A total of 184 cases (160 patients, 57% male) with an average age of 12.6 ± 5.30 years (range 0.2–24.9 years) were included. Deformity (n = 39) and instability (n = 36) were the most frequent indications. Syndromes were present in 39% (n = 71), with Down syndrome (n = 20) and neurofibromatosis (n = 12) the most prevalent. Eighty-seven (48%) children presented with preoperative neurological deficits (16 sensory, 16 motor, and 55 combined deficits).

A total of 178 (96.7%) cases improved or remained neurologically stable. New neurological deficits occurred in 6 (3.3%) cases: 3 hemiparesis, 1 hemiplegia, 1 quadriplegia, and 1 quadriparesis. Preoperative neurological compromise was seen in 4 (67%) of these new deficits (3 myelopathy, 1 sensory deficit) and 5 had complex syndromes. Three new deficits were anticipated with intraoperative neuromonitoring changes (p = 0.025).

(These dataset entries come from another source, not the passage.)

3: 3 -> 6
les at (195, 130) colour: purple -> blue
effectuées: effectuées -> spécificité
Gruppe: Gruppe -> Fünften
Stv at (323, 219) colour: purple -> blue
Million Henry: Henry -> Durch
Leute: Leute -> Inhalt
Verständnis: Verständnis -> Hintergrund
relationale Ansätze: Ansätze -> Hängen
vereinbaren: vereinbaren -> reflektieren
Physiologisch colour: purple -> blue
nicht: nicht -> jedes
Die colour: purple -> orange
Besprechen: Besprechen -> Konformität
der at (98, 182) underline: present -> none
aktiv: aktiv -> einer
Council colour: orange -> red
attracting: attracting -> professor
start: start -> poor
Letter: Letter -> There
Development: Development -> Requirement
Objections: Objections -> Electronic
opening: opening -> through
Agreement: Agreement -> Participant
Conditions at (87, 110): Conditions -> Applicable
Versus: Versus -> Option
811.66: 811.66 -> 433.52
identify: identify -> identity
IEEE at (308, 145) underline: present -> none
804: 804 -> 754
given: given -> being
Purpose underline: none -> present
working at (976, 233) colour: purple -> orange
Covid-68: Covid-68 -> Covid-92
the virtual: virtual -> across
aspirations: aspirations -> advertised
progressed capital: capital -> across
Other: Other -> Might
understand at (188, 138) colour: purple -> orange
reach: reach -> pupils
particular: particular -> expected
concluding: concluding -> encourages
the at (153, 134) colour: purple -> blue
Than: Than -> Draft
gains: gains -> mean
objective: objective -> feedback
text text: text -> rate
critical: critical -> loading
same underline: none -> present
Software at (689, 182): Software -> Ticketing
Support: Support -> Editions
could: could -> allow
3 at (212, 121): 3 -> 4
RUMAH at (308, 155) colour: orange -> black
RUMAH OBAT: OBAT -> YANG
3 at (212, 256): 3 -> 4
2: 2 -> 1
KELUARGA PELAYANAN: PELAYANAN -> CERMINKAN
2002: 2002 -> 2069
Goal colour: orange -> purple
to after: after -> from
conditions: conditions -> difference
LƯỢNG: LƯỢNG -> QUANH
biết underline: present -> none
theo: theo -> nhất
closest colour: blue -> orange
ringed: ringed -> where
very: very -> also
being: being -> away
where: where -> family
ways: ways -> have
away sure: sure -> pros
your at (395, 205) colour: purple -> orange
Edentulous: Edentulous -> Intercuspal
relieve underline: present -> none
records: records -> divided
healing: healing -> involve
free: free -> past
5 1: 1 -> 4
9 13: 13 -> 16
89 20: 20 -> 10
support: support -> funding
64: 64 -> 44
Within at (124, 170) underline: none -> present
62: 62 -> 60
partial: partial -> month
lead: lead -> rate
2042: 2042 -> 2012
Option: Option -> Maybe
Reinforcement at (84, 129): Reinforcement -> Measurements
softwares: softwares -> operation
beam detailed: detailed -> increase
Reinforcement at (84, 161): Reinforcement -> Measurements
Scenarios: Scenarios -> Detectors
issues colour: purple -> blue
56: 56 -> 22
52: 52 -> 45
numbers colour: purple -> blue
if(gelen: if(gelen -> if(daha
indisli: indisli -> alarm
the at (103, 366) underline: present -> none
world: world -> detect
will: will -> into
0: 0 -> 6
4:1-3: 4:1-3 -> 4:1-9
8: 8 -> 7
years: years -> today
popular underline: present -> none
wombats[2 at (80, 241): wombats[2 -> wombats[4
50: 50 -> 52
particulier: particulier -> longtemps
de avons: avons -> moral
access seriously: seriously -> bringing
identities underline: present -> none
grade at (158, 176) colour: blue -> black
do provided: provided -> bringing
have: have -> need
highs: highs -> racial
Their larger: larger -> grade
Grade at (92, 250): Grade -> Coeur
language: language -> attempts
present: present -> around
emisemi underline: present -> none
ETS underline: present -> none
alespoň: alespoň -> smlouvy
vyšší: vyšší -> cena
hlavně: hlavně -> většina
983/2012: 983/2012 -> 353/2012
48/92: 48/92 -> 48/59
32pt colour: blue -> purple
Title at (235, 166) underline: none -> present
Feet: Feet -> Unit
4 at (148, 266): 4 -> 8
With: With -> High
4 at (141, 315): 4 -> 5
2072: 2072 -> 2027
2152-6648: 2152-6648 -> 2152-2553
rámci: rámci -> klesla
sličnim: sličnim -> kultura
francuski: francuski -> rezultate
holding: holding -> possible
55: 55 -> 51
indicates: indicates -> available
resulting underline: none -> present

Three (50.0%) patients with new neurological deficits recovered within 6 months and the child with quadriparesis was regaining neurological function at the latest follow-up. Hemiplegia persisted in 1 patient, and 1 child died due a complication related to the tracheostomy. No association was found between neurological deficits and indication (p = 0.96), etiology (p = 0.46), preoperative neurological symptoms (p = 0.65), age (p = 0.56), use of halo vest (p = 0.41), estimated blood loss (p = 0.09), levels fused (p = 0.09), approach (p = 0.07), or fusion location (p = 0.07).

CONCLUSIONS

An improvement of the preexisting neurological deficit or stabilization of neurological function was seen in 96.7% of children after cervical spine fusion. New or progressive neurological deficits occurred in 3.3% of the patients and occurred more frequently in children with preoperative neurological symptoms. Patients with syndromic diagnoses are at higher risk to develop a deficit, probably due to the severity of deformity and the degree of cervical instability. Long-term outcomes of new neurological deficits are favorable, and 50% of patients experienced complete neurological recovery within 6 months.